Ce lundi, les habitués du marché de Lomener dégoupillent le sujet tabou avec précaution. Leur panier rempli de victuailles, Christian et Christine soufflent : « Le score du RN vous étonne vraiment ? Vous n’entendez pas le ras-le-bol ? » La Bretagne est pourtant une région économiquement prospère, connue pour être la plus rétive aux idées de l’extrême droite. Les retraités haussent les épaules. Par le passé, ils ont pu voter pour des socialistes, notamment lors de scrutins locaux. Désormais, Christian et Christine optent pour le parti de Marine Le Pen « sans la moindre honte ». Le 30 juin, ils recommenceront « sans scrupule » pour remplacer la députée (Renaissance) sortante, Lysiane Métayer, par la candidate RN, dont ils ne connaissent pas le nom.

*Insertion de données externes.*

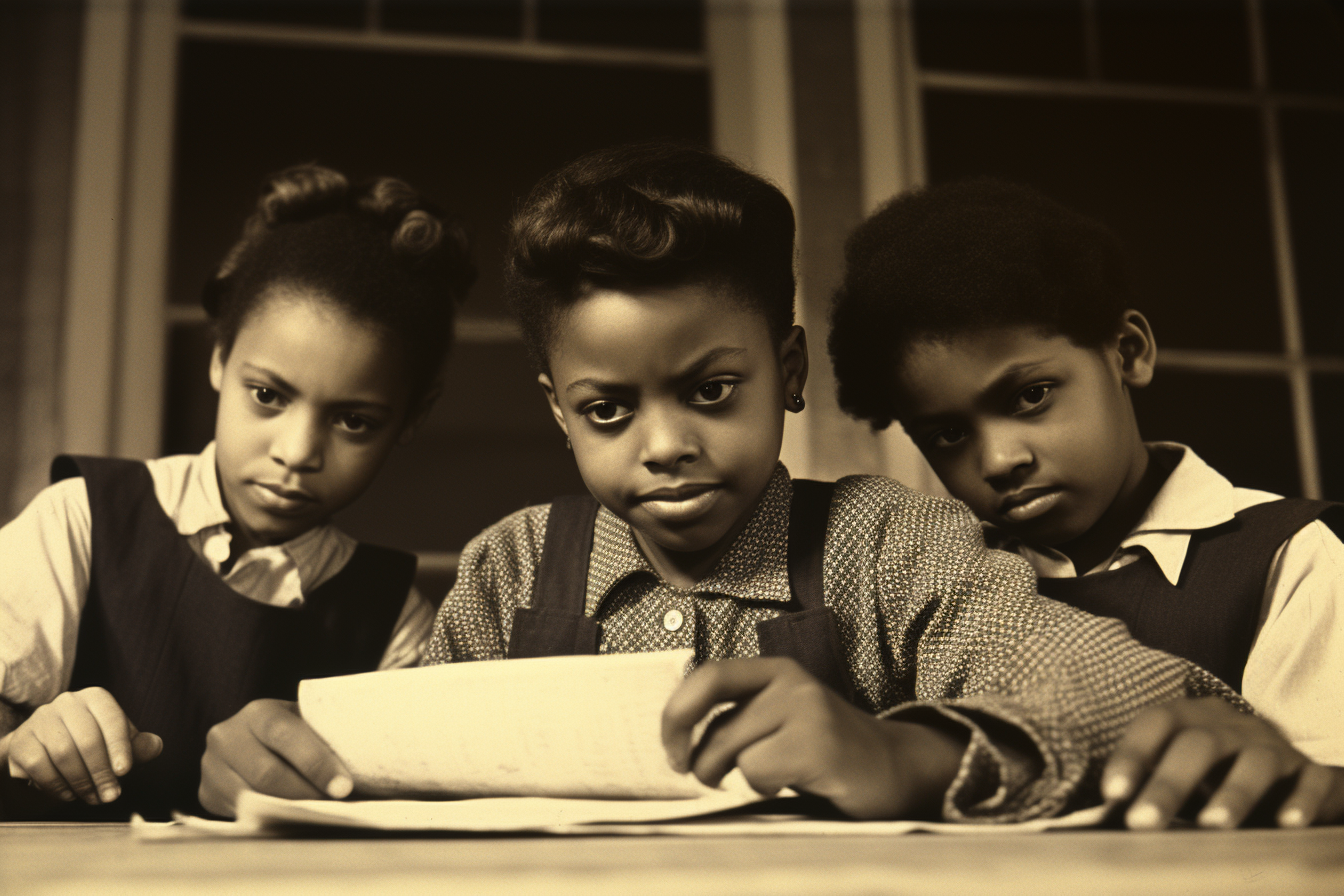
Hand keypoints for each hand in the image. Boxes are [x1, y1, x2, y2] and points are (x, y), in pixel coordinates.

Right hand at [0, 687, 161, 804]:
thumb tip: (155, 746)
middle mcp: (67, 702)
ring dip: (81, 782)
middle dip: (101, 773)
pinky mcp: (22, 741)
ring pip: (63, 754)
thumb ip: (138, 746)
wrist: (44, 749)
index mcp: (96, 698)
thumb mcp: (117, 743)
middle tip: (111, 796)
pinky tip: (69, 794)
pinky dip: (57, 785)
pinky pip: (40, 765)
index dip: (119, 747)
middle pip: (87, 740)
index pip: (111, 720)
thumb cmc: (90, 744)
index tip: (124, 772)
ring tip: (93, 797)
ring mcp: (41, 720)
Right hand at [199, 698, 351, 817]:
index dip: (316, 763)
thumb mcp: (307, 724)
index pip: (286, 735)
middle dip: (306, 794)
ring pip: (251, 798)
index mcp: (258, 712)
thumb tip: (366, 768)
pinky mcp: (206, 793)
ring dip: (287, 812)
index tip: (344, 787)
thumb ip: (326, 738)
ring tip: (318, 818)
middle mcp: (226, 735)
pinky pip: (238, 814)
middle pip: (267, 774)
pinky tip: (291, 823)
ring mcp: (210, 766)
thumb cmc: (298, 734)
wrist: (259, 738)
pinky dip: (268, 820)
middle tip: (335, 809)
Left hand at [661, 657, 965, 818]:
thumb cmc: (825, 749)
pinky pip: (758, 770)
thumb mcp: (780, 716)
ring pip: (733, 750)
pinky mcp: (818, 743)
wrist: (894, 767)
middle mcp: (790, 681)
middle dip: (695, 754)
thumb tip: (678, 736)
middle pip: (714, 721)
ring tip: (765, 779)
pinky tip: (792, 783)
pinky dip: (764, 786)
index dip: (677, 713)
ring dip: (735, 776)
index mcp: (776, 670)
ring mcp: (806, 710)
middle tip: (692, 772)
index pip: (709, 676)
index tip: (671, 747)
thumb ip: (740, 714)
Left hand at [1102, 697, 1343, 828]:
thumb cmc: (1215, 778)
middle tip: (1143, 822)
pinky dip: (1301, 801)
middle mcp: (1231, 725)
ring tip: (1212, 826)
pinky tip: (1286, 824)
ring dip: (1234, 793)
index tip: (1111, 793)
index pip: (1155, 724)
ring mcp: (1274, 746)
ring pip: (1256, 761)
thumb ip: (1147, 789)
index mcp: (1191, 718)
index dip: (1132, 754)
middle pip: (1198, 744)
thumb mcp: (1182, 777)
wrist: (1288, 777)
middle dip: (1169, 783)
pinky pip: (1312, 781)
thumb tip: (1102, 819)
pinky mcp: (1311, 772)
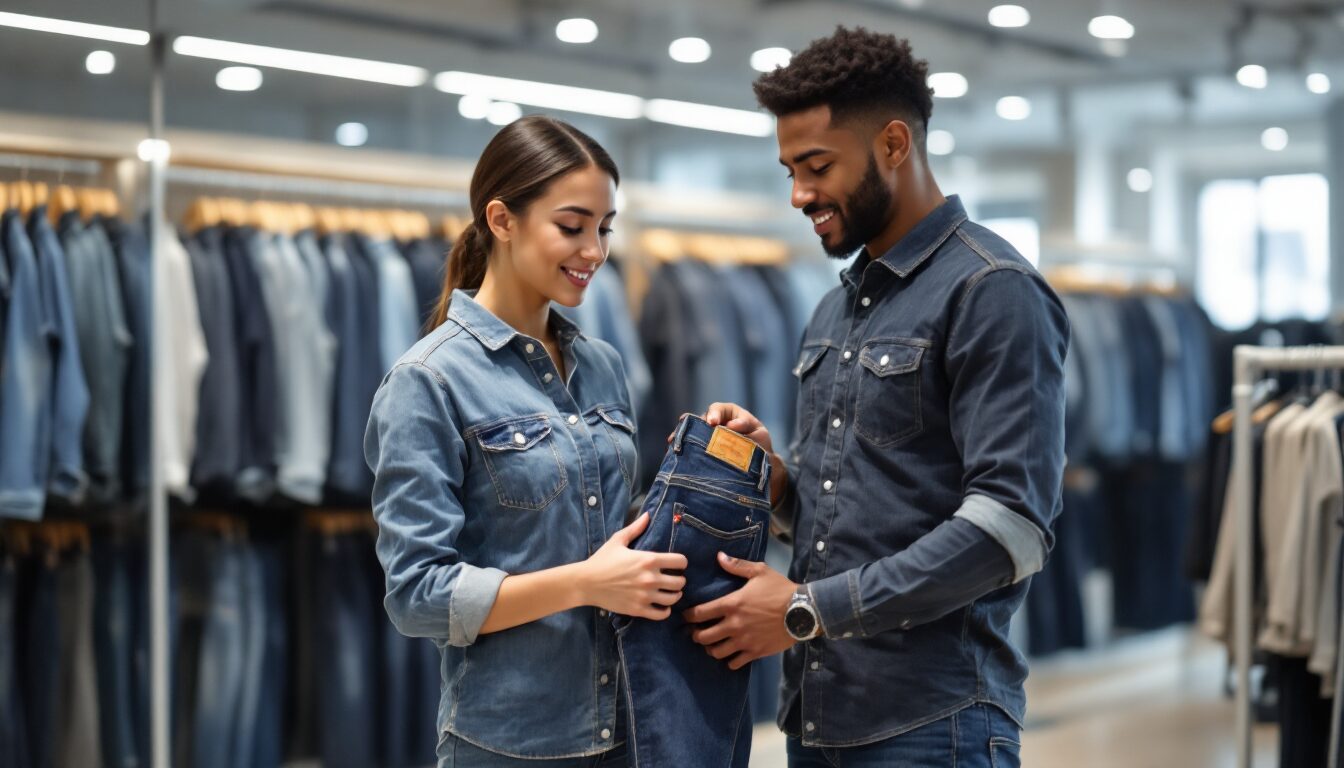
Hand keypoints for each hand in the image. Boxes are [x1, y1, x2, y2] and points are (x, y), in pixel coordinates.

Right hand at [579, 513, 687, 619]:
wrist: (586, 583)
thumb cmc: (602, 560)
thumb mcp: (618, 541)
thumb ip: (635, 528)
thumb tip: (647, 515)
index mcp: (648, 559)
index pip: (680, 561)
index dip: (681, 562)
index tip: (677, 564)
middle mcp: (650, 578)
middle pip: (680, 582)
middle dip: (679, 580)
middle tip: (674, 579)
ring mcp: (645, 596)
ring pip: (673, 598)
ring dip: (674, 595)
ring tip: (670, 592)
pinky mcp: (639, 609)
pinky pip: (662, 614)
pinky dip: (665, 611)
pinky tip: (662, 606)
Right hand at [665, 404, 774, 454]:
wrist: (758, 465)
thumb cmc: (760, 446)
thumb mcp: (758, 435)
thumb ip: (747, 427)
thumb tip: (731, 425)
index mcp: (731, 414)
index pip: (720, 409)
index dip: (715, 414)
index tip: (713, 423)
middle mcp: (716, 422)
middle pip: (702, 419)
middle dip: (695, 425)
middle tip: (688, 430)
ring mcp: (708, 435)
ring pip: (693, 431)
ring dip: (684, 435)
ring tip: (674, 440)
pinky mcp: (702, 449)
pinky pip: (690, 445)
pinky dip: (681, 446)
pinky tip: (672, 449)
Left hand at [683, 552, 797, 669]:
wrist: (803, 610)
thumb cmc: (780, 589)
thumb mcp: (760, 571)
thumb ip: (737, 565)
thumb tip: (719, 556)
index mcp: (732, 604)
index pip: (699, 613)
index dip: (689, 616)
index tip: (687, 616)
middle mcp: (734, 624)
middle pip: (703, 637)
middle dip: (696, 635)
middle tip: (696, 632)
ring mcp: (744, 641)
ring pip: (716, 652)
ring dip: (710, 649)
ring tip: (712, 645)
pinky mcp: (755, 652)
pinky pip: (734, 663)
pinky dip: (729, 661)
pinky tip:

Christian et Christine s’épanchent désormais à haute voix, mais refusent de dévoiler leur nom de famille, par crainte de « représailles ». « Prendre un coup de couteau est devenu banal », assène Christian. Il n’a pourtant jamais été agressé. Peu importe, ces grands-parents fustigent l’insécurité « grandissante », les impôts qui « étranglent », les « privilèges offerts » à ceux qui « ne bossent pas »… Lui était marin. Christine, femme au foyer. Elle s’indigne : « Voyez comment il est difficile de se loger dans le pays de Lorient. Pourtant, on continue d’accueillir des cars de migrants à bras ouverts. Je ne suis pas raciste, mais… » Autour, personne ne conteste. Des passants opinent. D’autres retraités surenchérissent. Les résultats du 9 juin ont désinhibé les électeurs bretons d’extrême droite, désormais prêts à assumer leurs convictions.